EU(欧州連合)の中でもナンバー1の経済力を誇り、“EUのエンジン”ともいわれるドイツ。その“優等生”国家を長らく牽引してきたリーダーが、間もなく退任するドイツ初の女性首相アンゲラ・メルケル氏だった。(肩書は原稿執筆時点)
経済強国のリーダーとして、決して派手な言動やパフォーマンスをするわけではなく、淡々とした語り口でブレずに主張するメルケル首相に対しては、自国内だけでなく、各国から退任を惜しむ声が聞かれた。
新型コロナ禍に対しても、感染が拡大し始めた2020年3月にドイツ国民に向けて理解と協力を求めた演説が話題になった。国民一人ひとりに向けて、親身に語りかけるようになされた演説は、国民に安心感と勇気を与えたと絶賛された。会見などで“原稿棒読み”していた日本の首相との違いは一目瞭然だったため、日本人にとっても、危機に立ち向かい国民に寄り添うメルケル首相の姿勢は、深く印象に残っているのではないだろうか。
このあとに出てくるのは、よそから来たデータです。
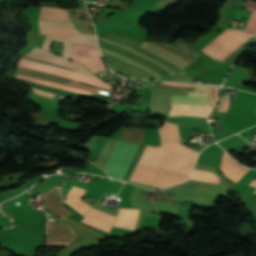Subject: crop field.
Instances as JSON below:
<instances>
[{"label": "crop field", "mask_w": 256, "mask_h": 256, "mask_svg": "<svg viewBox=\"0 0 256 256\" xmlns=\"http://www.w3.org/2000/svg\"><path fill=\"white\" fill-rule=\"evenodd\" d=\"M140 162L159 166L184 174H190L195 160L177 156L167 150L147 146ZM138 162L131 181L160 188L185 181L189 176Z\"/></svg>", "instance_id": "8a807250"}, {"label": "crop field", "mask_w": 256, "mask_h": 256, "mask_svg": "<svg viewBox=\"0 0 256 256\" xmlns=\"http://www.w3.org/2000/svg\"><path fill=\"white\" fill-rule=\"evenodd\" d=\"M188 96H173L169 116L195 115L208 117L212 111L207 89L195 88Z\"/></svg>", "instance_id": "ac0d7876"}, {"label": "crop field", "mask_w": 256, "mask_h": 256, "mask_svg": "<svg viewBox=\"0 0 256 256\" xmlns=\"http://www.w3.org/2000/svg\"><path fill=\"white\" fill-rule=\"evenodd\" d=\"M101 57L98 47L87 44H73L71 60L81 63L94 74L107 72Z\"/></svg>", "instance_id": "34b2d1b8"}, {"label": "crop field", "mask_w": 256, "mask_h": 256, "mask_svg": "<svg viewBox=\"0 0 256 256\" xmlns=\"http://www.w3.org/2000/svg\"><path fill=\"white\" fill-rule=\"evenodd\" d=\"M18 65L23 66V67H29V68L41 70V71H44V72H47L50 74L86 82V83L93 84V85H96L99 87H103V88H106L109 90H111V88H112V85L104 83L98 79H95V78H92V77H89V76H86L83 74H79L76 72L60 69V68H57L54 66L46 65V64H41V63H36V62L21 59V60H19Z\"/></svg>", "instance_id": "412701ff"}, {"label": "crop field", "mask_w": 256, "mask_h": 256, "mask_svg": "<svg viewBox=\"0 0 256 256\" xmlns=\"http://www.w3.org/2000/svg\"><path fill=\"white\" fill-rule=\"evenodd\" d=\"M245 36L247 35L242 34L241 30L227 29L204 49H202V51L217 60L221 55H223Z\"/></svg>", "instance_id": "f4fd0767"}, {"label": "crop field", "mask_w": 256, "mask_h": 256, "mask_svg": "<svg viewBox=\"0 0 256 256\" xmlns=\"http://www.w3.org/2000/svg\"><path fill=\"white\" fill-rule=\"evenodd\" d=\"M53 39L64 44L63 58L69 60L72 54V43H87L89 45L97 46L96 38L93 35H47L42 49L50 51Z\"/></svg>", "instance_id": "dd49c442"}, {"label": "crop field", "mask_w": 256, "mask_h": 256, "mask_svg": "<svg viewBox=\"0 0 256 256\" xmlns=\"http://www.w3.org/2000/svg\"><path fill=\"white\" fill-rule=\"evenodd\" d=\"M47 243L46 246L62 247L68 244L75 236V233L67 226L46 220Z\"/></svg>", "instance_id": "e52e79f7"}, {"label": "crop field", "mask_w": 256, "mask_h": 256, "mask_svg": "<svg viewBox=\"0 0 256 256\" xmlns=\"http://www.w3.org/2000/svg\"><path fill=\"white\" fill-rule=\"evenodd\" d=\"M17 74H22V75H26V76H31V77H35V78H39V79H44V80H48V81H52V82L65 84V85H70V86H74V87H78V88H82V89H87V90H91V91H95V92H99V93L101 91L99 89L92 88V87H96V86H93V85H89V84H86V83H82V82H78V81L73 80V82L85 84V85L92 86V87L84 86V85H81V84L73 83V82H71L70 79L50 75V74H47V73H44V72H41V71H37V70H33V69L18 67ZM96 88H99V87H96ZM100 89H102V88H100ZM102 90H106V89H102ZM106 91H109V90H106Z\"/></svg>", "instance_id": "d8731c3e"}, {"label": "crop field", "mask_w": 256, "mask_h": 256, "mask_svg": "<svg viewBox=\"0 0 256 256\" xmlns=\"http://www.w3.org/2000/svg\"><path fill=\"white\" fill-rule=\"evenodd\" d=\"M42 199L47 206L60 217H67L72 214L63 205L64 198L62 186H57L49 190L43 195Z\"/></svg>", "instance_id": "5a996713"}, {"label": "crop field", "mask_w": 256, "mask_h": 256, "mask_svg": "<svg viewBox=\"0 0 256 256\" xmlns=\"http://www.w3.org/2000/svg\"><path fill=\"white\" fill-rule=\"evenodd\" d=\"M99 37H102V38H106V39H109V40H112V41H115V42H118V43H121V44H124L130 48H133L157 61H159L160 63L168 66L169 68L173 69L174 71H176L179 75H182L184 74L183 71H181L179 68L175 67L174 65L156 57V56H153L149 53H147L146 51L140 49L139 47L141 46L142 44V41H138V40H134V39H131L125 35H121V34H117V33H110V34H106V35H102V36H99ZM175 72V73H176Z\"/></svg>", "instance_id": "3316defc"}, {"label": "crop field", "mask_w": 256, "mask_h": 256, "mask_svg": "<svg viewBox=\"0 0 256 256\" xmlns=\"http://www.w3.org/2000/svg\"><path fill=\"white\" fill-rule=\"evenodd\" d=\"M116 217L91 208L84 216L83 223L90 224L104 232L109 233Z\"/></svg>", "instance_id": "28ad6ade"}, {"label": "crop field", "mask_w": 256, "mask_h": 256, "mask_svg": "<svg viewBox=\"0 0 256 256\" xmlns=\"http://www.w3.org/2000/svg\"><path fill=\"white\" fill-rule=\"evenodd\" d=\"M220 169L223 173L234 179L235 181H239L243 175L249 170L241 166L235 160H233L226 152H224L222 156V163Z\"/></svg>", "instance_id": "d1516ede"}, {"label": "crop field", "mask_w": 256, "mask_h": 256, "mask_svg": "<svg viewBox=\"0 0 256 256\" xmlns=\"http://www.w3.org/2000/svg\"><path fill=\"white\" fill-rule=\"evenodd\" d=\"M107 63L109 64V66L111 67V69L120 72L122 74H125L129 77H134V78H141V79H152V80H156L154 79L152 76H150L149 74L138 70L136 68H133L129 65H126L122 62H119L113 58L104 56Z\"/></svg>", "instance_id": "22f410ed"}, {"label": "crop field", "mask_w": 256, "mask_h": 256, "mask_svg": "<svg viewBox=\"0 0 256 256\" xmlns=\"http://www.w3.org/2000/svg\"><path fill=\"white\" fill-rule=\"evenodd\" d=\"M139 211L136 209H120L114 226L135 230Z\"/></svg>", "instance_id": "cbeb9de0"}, {"label": "crop field", "mask_w": 256, "mask_h": 256, "mask_svg": "<svg viewBox=\"0 0 256 256\" xmlns=\"http://www.w3.org/2000/svg\"><path fill=\"white\" fill-rule=\"evenodd\" d=\"M140 48L174 64L175 66L179 67L183 71L188 66V64L182 62L181 60L175 58L174 56L168 54L167 52L163 51L162 49L156 47L155 45H153L149 42H144Z\"/></svg>", "instance_id": "5142ce71"}, {"label": "crop field", "mask_w": 256, "mask_h": 256, "mask_svg": "<svg viewBox=\"0 0 256 256\" xmlns=\"http://www.w3.org/2000/svg\"><path fill=\"white\" fill-rule=\"evenodd\" d=\"M39 18L53 20V21H61V22L70 21V18L68 16L66 9L50 8V7H42Z\"/></svg>", "instance_id": "d9b57169"}, {"label": "crop field", "mask_w": 256, "mask_h": 256, "mask_svg": "<svg viewBox=\"0 0 256 256\" xmlns=\"http://www.w3.org/2000/svg\"><path fill=\"white\" fill-rule=\"evenodd\" d=\"M99 44H100L101 48H104V49H107V50H110V51H113V52H117V53L123 54V55H125V56H127V57H129V58H131V59H133V60H135V61H137V62H139V63H141V64H143V65H145V66H147V67L157 71V72H159L163 77L169 76V74L167 72L163 71L162 69H160L156 65H154V64H152V63H150V62H148V61H146L144 59H141V58H139V57H137V56H135V55H133L131 53H128V52H126V51H124V50H122L120 48H117V47H114V46H111V45H108V44H104V43H101V42H99Z\"/></svg>", "instance_id": "733c2abd"}, {"label": "crop field", "mask_w": 256, "mask_h": 256, "mask_svg": "<svg viewBox=\"0 0 256 256\" xmlns=\"http://www.w3.org/2000/svg\"><path fill=\"white\" fill-rule=\"evenodd\" d=\"M83 192V189L73 187L65 202L84 215L91 207L80 200Z\"/></svg>", "instance_id": "4a817a6b"}, {"label": "crop field", "mask_w": 256, "mask_h": 256, "mask_svg": "<svg viewBox=\"0 0 256 256\" xmlns=\"http://www.w3.org/2000/svg\"><path fill=\"white\" fill-rule=\"evenodd\" d=\"M159 131L162 145L180 140L176 124L165 122Z\"/></svg>", "instance_id": "bc2a9ffb"}, {"label": "crop field", "mask_w": 256, "mask_h": 256, "mask_svg": "<svg viewBox=\"0 0 256 256\" xmlns=\"http://www.w3.org/2000/svg\"><path fill=\"white\" fill-rule=\"evenodd\" d=\"M100 49H101V48H100ZM101 52H102V54H104V55L113 57V58H115V59H117V60H120V61H122V62H124V63H126V64H129V65H131V66H133V67H136V68H138V69H141V70H143V71L149 73L150 75H152V76L155 77L156 79L162 78V76H161L160 74H158L157 72H155V71H153V70H151V69H149V68H147V67H145V66H143V65H140V64H138V63H136V62H134V61H132V60H130V59H128V58H126V57L120 55V54H116V53H113V52H110V51H107V50H104V49H101Z\"/></svg>", "instance_id": "214f88e0"}, {"label": "crop field", "mask_w": 256, "mask_h": 256, "mask_svg": "<svg viewBox=\"0 0 256 256\" xmlns=\"http://www.w3.org/2000/svg\"><path fill=\"white\" fill-rule=\"evenodd\" d=\"M145 131L144 128H125L121 139L143 144Z\"/></svg>", "instance_id": "92a150f3"}, {"label": "crop field", "mask_w": 256, "mask_h": 256, "mask_svg": "<svg viewBox=\"0 0 256 256\" xmlns=\"http://www.w3.org/2000/svg\"><path fill=\"white\" fill-rule=\"evenodd\" d=\"M29 55H32V56H37V57H43V58H48V59H53V60H57V61H60V62H63V63H66V64H70V65H73L91 75H93L92 73H90L89 71H87L82 65L78 64V63H75V62H71V61H68V60H65L61 57H58V56H55L51 53H48L42 49H39V48H34L32 51H30L28 53ZM95 76V75H94ZM97 77V76H96Z\"/></svg>", "instance_id": "dafd665d"}, {"label": "crop field", "mask_w": 256, "mask_h": 256, "mask_svg": "<svg viewBox=\"0 0 256 256\" xmlns=\"http://www.w3.org/2000/svg\"><path fill=\"white\" fill-rule=\"evenodd\" d=\"M161 147L163 149H167L177 155H181V156H186V157H191V158H195L198 155V152L183 146L182 144L176 142L174 144H170V145H165V146H158Z\"/></svg>", "instance_id": "00972430"}, {"label": "crop field", "mask_w": 256, "mask_h": 256, "mask_svg": "<svg viewBox=\"0 0 256 256\" xmlns=\"http://www.w3.org/2000/svg\"><path fill=\"white\" fill-rule=\"evenodd\" d=\"M97 38L100 41H103L105 43H108V44H111V45H114V46H117V47H120V48H123V49H125V50H127V51H129V52H131V53H133V54H135L137 56H139V57H142V58H144V59H146V60L156 64L160 68L166 70L170 75L175 74V72L172 71L171 69H169L168 67H166V66L160 64L159 62H157V61H155V60H153V59H151V58H149V57H147V56H145V55H143V54H141L139 52H136V51H134V50L124 46V45H121V44H118V43H115V42H112V41H109V40H105V39H102V38H99V37H97Z\"/></svg>", "instance_id": "a9b5d70f"}, {"label": "crop field", "mask_w": 256, "mask_h": 256, "mask_svg": "<svg viewBox=\"0 0 256 256\" xmlns=\"http://www.w3.org/2000/svg\"><path fill=\"white\" fill-rule=\"evenodd\" d=\"M247 9L256 12V1L248 0ZM252 13L244 32L256 35V13Z\"/></svg>", "instance_id": "4177f3b9"}, {"label": "crop field", "mask_w": 256, "mask_h": 256, "mask_svg": "<svg viewBox=\"0 0 256 256\" xmlns=\"http://www.w3.org/2000/svg\"><path fill=\"white\" fill-rule=\"evenodd\" d=\"M22 58H26V59H31V60H35V61H39V62H43V63H47V64H50V65H54V66H57V67H60V68H64V69H68V70H72V71H76V72H80V73H83V74H86V75H89L75 67H71L69 65H66V64H63V63H60V62H57V61H53V60H48V59H42V58H37V57H32V56H29V55H24ZM91 76V75H89ZM94 77V76H92ZM96 78V77H95Z\"/></svg>", "instance_id": "730fd06b"}, {"label": "crop field", "mask_w": 256, "mask_h": 256, "mask_svg": "<svg viewBox=\"0 0 256 256\" xmlns=\"http://www.w3.org/2000/svg\"><path fill=\"white\" fill-rule=\"evenodd\" d=\"M191 179L219 183V179L216 175L208 171L197 170V169L194 170Z\"/></svg>", "instance_id": "eef30255"}, {"label": "crop field", "mask_w": 256, "mask_h": 256, "mask_svg": "<svg viewBox=\"0 0 256 256\" xmlns=\"http://www.w3.org/2000/svg\"><path fill=\"white\" fill-rule=\"evenodd\" d=\"M16 78L26 79V80L34 81V82L41 83L44 85H48V86H52V87H56V88H60V89H64V90L74 91V92H80V93H86V94L92 93V92H87V91H83V90H79V89H75V88H71V87H67V86H63V85L35 79V78L20 76V75H17Z\"/></svg>", "instance_id": "ae1a2a85"}, {"label": "crop field", "mask_w": 256, "mask_h": 256, "mask_svg": "<svg viewBox=\"0 0 256 256\" xmlns=\"http://www.w3.org/2000/svg\"><path fill=\"white\" fill-rule=\"evenodd\" d=\"M40 34H81L76 29L40 28Z\"/></svg>", "instance_id": "d3111659"}, {"label": "crop field", "mask_w": 256, "mask_h": 256, "mask_svg": "<svg viewBox=\"0 0 256 256\" xmlns=\"http://www.w3.org/2000/svg\"><path fill=\"white\" fill-rule=\"evenodd\" d=\"M39 27L74 28L72 23H52L39 20Z\"/></svg>", "instance_id": "750c4746"}, {"label": "crop field", "mask_w": 256, "mask_h": 256, "mask_svg": "<svg viewBox=\"0 0 256 256\" xmlns=\"http://www.w3.org/2000/svg\"><path fill=\"white\" fill-rule=\"evenodd\" d=\"M251 37H252L251 35H248L247 37H245L242 41H240L238 44H236L233 48H231L228 52H226L219 59L224 61L227 56H229L232 52H234L237 48H239L242 44H244Z\"/></svg>", "instance_id": "bd1437ed"}, {"label": "crop field", "mask_w": 256, "mask_h": 256, "mask_svg": "<svg viewBox=\"0 0 256 256\" xmlns=\"http://www.w3.org/2000/svg\"><path fill=\"white\" fill-rule=\"evenodd\" d=\"M208 91H209V87H208ZM210 94H211L212 101H213L214 105L216 106V104L218 102V87L217 86H211L210 87ZM213 103H212V105H213ZM214 105H213V109H214Z\"/></svg>", "instance_id": "1d83c4d3"}, {"label": "crop field", "mask_w": 256, "mask_h": 256, "mask_svg": "<svg viewBox=\"0 0 256 256\" xmlns=\"http://www.w3.org/2000/svg\"><path fill=\"white\" fill-rule=\"evenodd\" d=\"M156 87L170 89V90H176V91H194V88L173 87V86H167V85H162V84H159Z\"/></svg>", "instance_id": "120bbe31"}, {"label": "crop field", "mask_w": 256, "mask_h": 256, "mask_svg": "<svg viewBox=\"0 0 256 256\" xmlns=\"http://www.w3.org/2000/svg\"><path fill=\"white\" fill-rule=\"evenodd\" d=\"M168 80L194 83V77H189V76H177Z\"/></svg>", "instance_id": "d32e631a"}, {"label": "crop field", "mask_w": 256, "mask_h": 256, "mask_svg": "<svg viewBox=\"0 0 256 256\" xmlns=\"http://www.w3.org/2000/svg\"><path fill=\"white\" fill-rule=\"evenodd\" d=\"M34 93H38V94H41V95H44V96H47V97H50L52 98L55 93H51V92H47V91H43V90H39V89H35V88H31Z\"/></svg>", "instance_id": "5866460e"}, {"label": "crop field", "mask_w": 256, "mask_h": 256, "mask_svg": "<svg viewBox=\"0 0 256 256\" xmlns=\"http://www.w3.org/2000/svg\"><path fill=\"white\" fill-rule=\"evenodd\" d=\"M255 193H256V191H255Z\"/></svg>", "instance_id": "028f5c9d"}]
</instances>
メルケル首相はその後、コロナ対策として発表したロックダウン策を1日で撤回するなどの判断ミスもあったが、それもまた国民に対して自分の非を認め、真摯(しんし)に謝罪の言葉を述べた姿が印象的だった。ミスを認めようとせず、釈明に汲々とする日本の政治家たちとは明らかに異なり、自分の意見をしっかりと主張し、間違えたら自ら正すことができる人間力、そしてメンタルの強さが感じられた。
なぜドイツ人女性はメイクをしないのか
もちろんそれはメルケル氏という個人の資質でもあるが、もともとドイツ人は他人の意見や周囲の評価よりも、自分に自信を持ち、自分の考えをしっかり主張する特性があるといわれる。
新書『ドイツ人はなぜ「自己肯定感」が高いのか』の著者であるキューリング恵美子氏によれば、現地で生活している中でもドイツ人のメンタルの強さを感じることがしばしばあるという。そう気づくきっかけは、普段からノーメイクの女性が多いことだった。